Vanja took her notepad and a pencil from her satchel and hung it in the cabinet. “I’m ready.”

The smell of disinfectant washed over them as they returned to the corridor, and Vanja’s stomach turned.

“Are you really okay?” Nina asked again. She leaned closer. “You’re pale.”

“Eh. It’s just the smell.” Vanja laid an arm across her belly.

“Just let me know if you need to go outside.”

Vanja straightened. “No, no need. Can we get started?”

Nina looked at her for a moment, frowning. Then she nodded and continued down the corridor.

They spent the morning visiting the different units. Amatka’s population suffered from lifestyle diseases and work injuries: bad backs from work in the plant houses and the mushroom farm; cardiovascular disease; osteoporosis. And depression, everywhere depression.

“It’s a little darker here than in Essre, have you noticed?” Nina said.

Vanja shook her head. “I think dawn and dusk come at roughly the same times as usual.”

“No, it’s not that. The daylight is weaker. It’s at ninety percent of the brightness in Essre.”

“Who says?”

“The research department.”

“Oh.” Vanja considered this. “What does it feel like?”

“Feels?
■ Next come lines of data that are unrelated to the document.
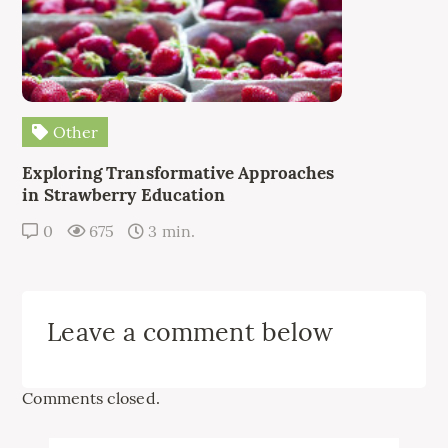
Other
Exploring Transformative Approaches
in Strawberry Education
0
675
3 min.
Leave a comment below
Comments closed.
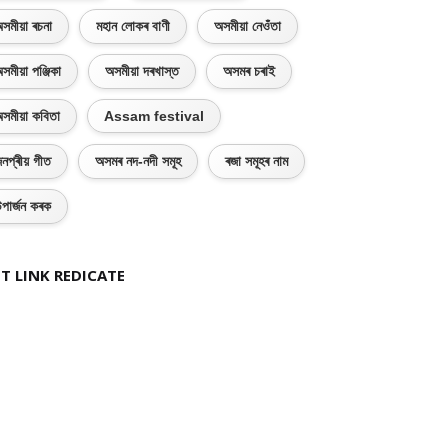
সমীয়া ৰচনা
মহান লোকৰ বাণী
অসমীয়া নেওঁতা
সমীয়া পঞ্জিকা
অসমীয়া দৰখাস্ত
অসমৰ চৰাই
সমীয়া কবিতা
Assam festival
নপ্ৰীয় গীত
অসমৰ নদ-নদী সমূহ
ৰজা সমূহৰ নাম
পাৰ্জন কৰক
T LINK REDICATE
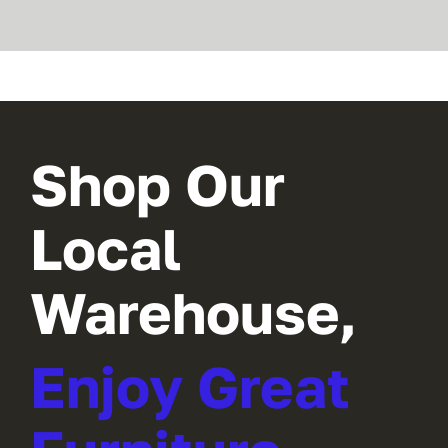
Shop Our
Local
Warehouse,
Enjoy Great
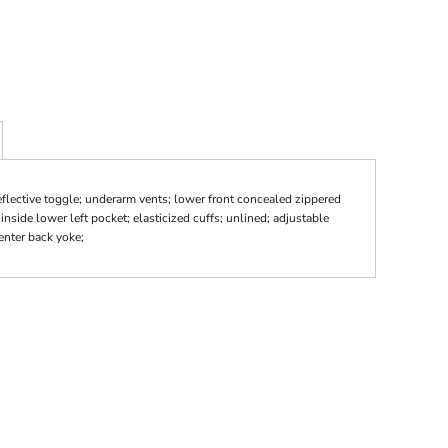
reflective toggle; underarm vents; lower front concealed zippered
inside lower left pocket; elasticized cuffs; unlined; adjustable
enter back yoke;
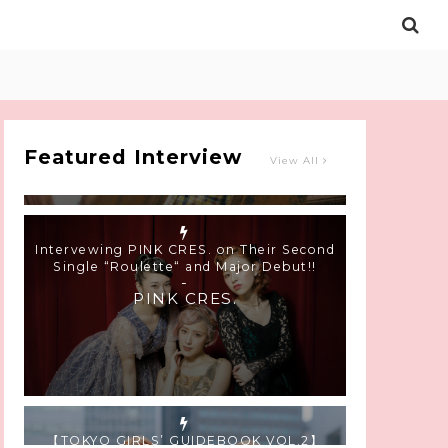
Intervewing PINK CRES. on Their Second
Single “Roulette“ and Major Debut!!
-
PINK CRES.
Featured Interview
View All
【TOKYO GIRLS’ GUIDEBOOK VOL.2】
SUMMER SHINJUKU WALKING WITH PINK
CRES. HIKARU KOBAYASHI & YUKA NIHEI
-
PINK CRES. HIKARU KOBAYASHI &
YU-KA NIHEI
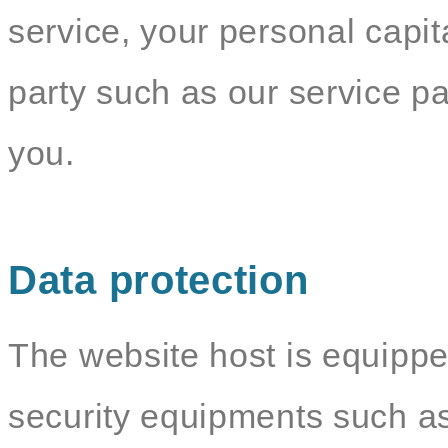
service, your personal capit
party such as our service par
you.
Data protection
The website host is equippe
security equipments such as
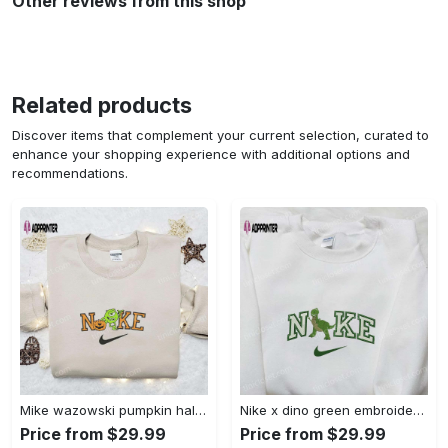
Other reviews from this shop
Related products
Discover items that complement your current selection, curated to
enhance your shopping experience with additional options and
recommendations.
Mike wazowski pumpkin halloween x nike embroidered sweatshirt – best halloween gift Embroidered Shirt
Nike x dino green embroidered sweatshirt custom hoodie & cute t-shirt: stylish nike embroidery Embroidered Shirt
Price from $29.99
Price from $29.99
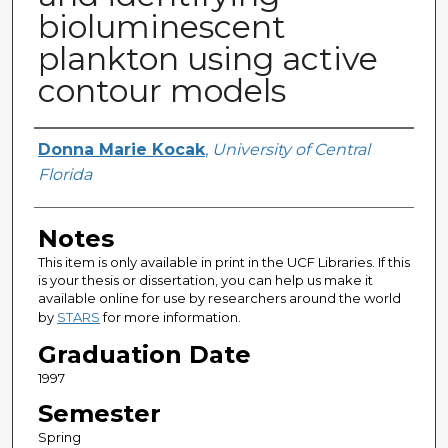
bioluminescent
plankton using active
contour models
Author
Donna Marie Kocak
,
University of Central
Florida
Notes
This item is only available in print in the UCF Libraries. If this
is your thesis or dissertation, you can help us make it
available online for use by researchers around the world
by
STARS
for more information.
Graduation Date
1997
Semester
Spring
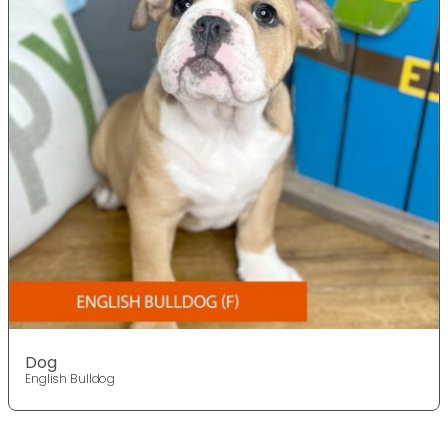
Dog
English Bulldog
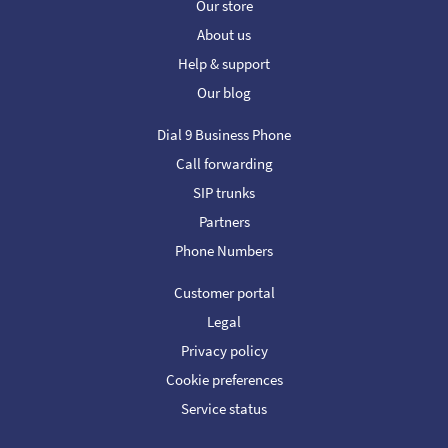
Our store
About us
Help & support
Our blog
Dial 9 Business Phone
Call forwarding
SIP trunks
Partners
Phone Numbers
Customer portal
Legal
Privacy policy
Cookie preferences
Service status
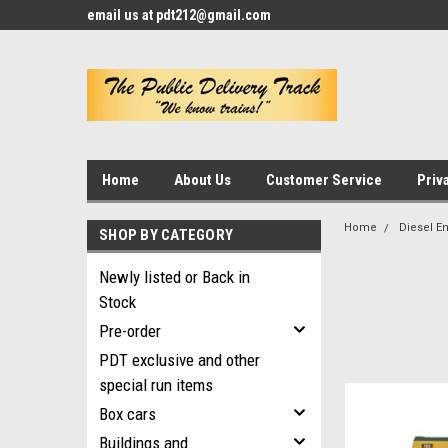
email us at pdt212@gmail.com
Home
About Us
Customer Service
Priv
Home
Diesel E
SHOP BY CATEGORY
Newly listed or Back in
Stock
Pre-order
PDT exclusive and other
special run items
Box cars
Buildings and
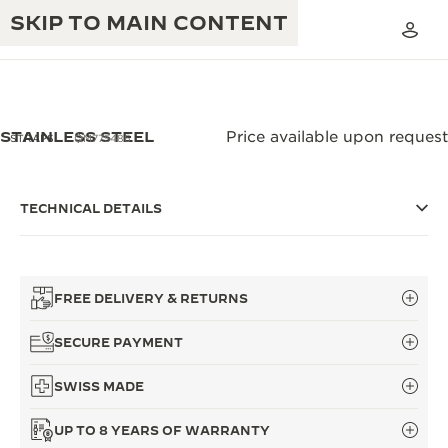
SKIP TO MAIN CONTENT
STAINLESS STEEL
Price available upon request
STRAPS
QM775486
THE GOLDEN RATIO MUSICAL SHOW
EXCELLENCE: 190+ YEARS
TECHNICAL DETAILS
THE REVERSO 1931 CAFÉ
CREATIVITY: 430+ PATENTS
JAEGER-LECOULTRE WARRANTY
INGENUITY: 1400+ CALIBRES
FREE DELIVERY & RETURNS
TIMEPIECE WARRANTY
THE PERPETUAL TIMEKEEPER
MASTERY: 108 CRAFTS
SECURE PAYMENT
EXHIBITION
ATMOS WARRANTY
SWISS MADE
THE DREAM SHAPER
UP TO 8 YEARS OF WARRANTY
THE REVERSO STORIES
I’m used to it. But you must have noticed it’s dimmer.”

“Maybe a little… No. Not really.”

“Well. That’s how it is, in any case. That’s why we have the light rooms.” Nina pushed open a pair of double doors.

The corridor they entered was more brightly lit. The doors on either side had little windows that revealed rooms entirely furnished in white. Every room was populated by people in white coats who sat in white reclining chairs, their legs wrapped in white blankets. Ceiling lamps spread a bluish-white light.
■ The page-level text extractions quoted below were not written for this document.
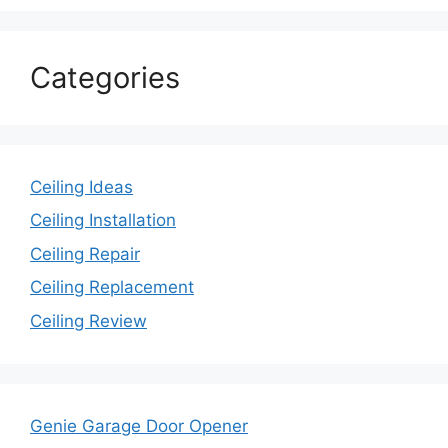
Categories
Ceiling Ideas
Ceiling Installation
Ceiling Repair
Ceiling Replacement
Ceiling Review
Genie Garage Door Opener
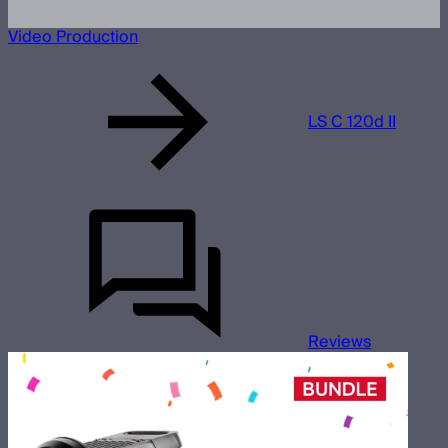
Video Production
LS C 120d II
Reviews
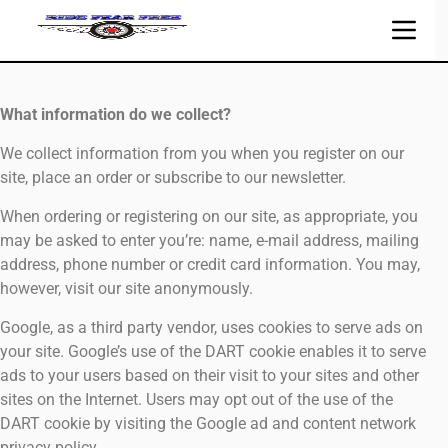
What information do we collect?
We collect information from you when you register on our
site, place an order or subscribe to our newsletter.
When ordering or registering on our site, as appropriate, you
may be asked to enter you’re: name, e-mail address, mailing
address, phone number or credit card information. You may,
however, visit our site anonymously.
Google, as a third party vendor, uses cookies to serve ads on
your site. Google’s use of the DART cookie enables it to serve
ads to your users based on their visit to your sites and other
sites on the Internet. Users may opt out of the use of the
DART cookie by visiting the Google ad and content network
privacy policy.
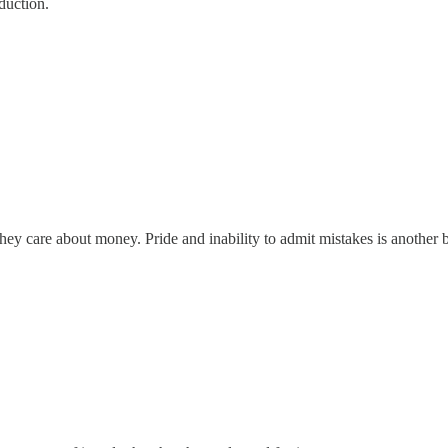
duction.
ey care about money. Pride and inability to admit mistakes is another b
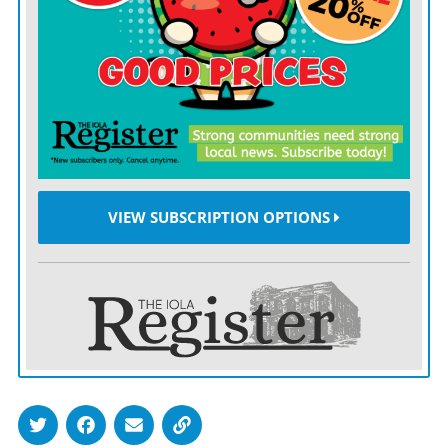
doesn’t know what it will do with the territory after
Hamas’ defeat.
The onslaught — one of the most intense
bombardments so far this century — has been
disastrous for Gaza’s 2.3 million Palestinians.
More than 11,200 people, two-thirds of them women
VIEW SUBSCRIPTION OPTIONS
and minors, have been killed in Gaza, according to the
Palestinian Health Ministry.
Almost the entire population of Gaza has squeezed into
the southern two-thirds of the tiny territory, where
conditions have been deteriorating even as
bombardment there continues. About 200,000 fled the
north in recent days, the U.N. said Tuesday, though tens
“Anyone can go in here when they need to,” Nina said, and nodded at the door closest to them. “Some come every day. Most people come about once a week or every other week.”

“Does it help?” Vanja squinted at the patients. Most were reading books or deep in conversation.

“It does. Most of the time. And don’t forget we have coffee, too.” Nina winked at Vanja. “But I suppose we’re all a little melancholy, even those of us who aren’t ill.”

Nina left Vanja in the clinic’s storeroom and went to take care of some administrative task or other. Vanja busied herself making an inventory of the hygiene products stacked on the shelves: soap, rubbing alcohol, cream, lubricant, disinfectant. The unease that the stench permeating the corridors had stirred up in her chest slowly dissipated. It crept back when the door opened and Nina came back in.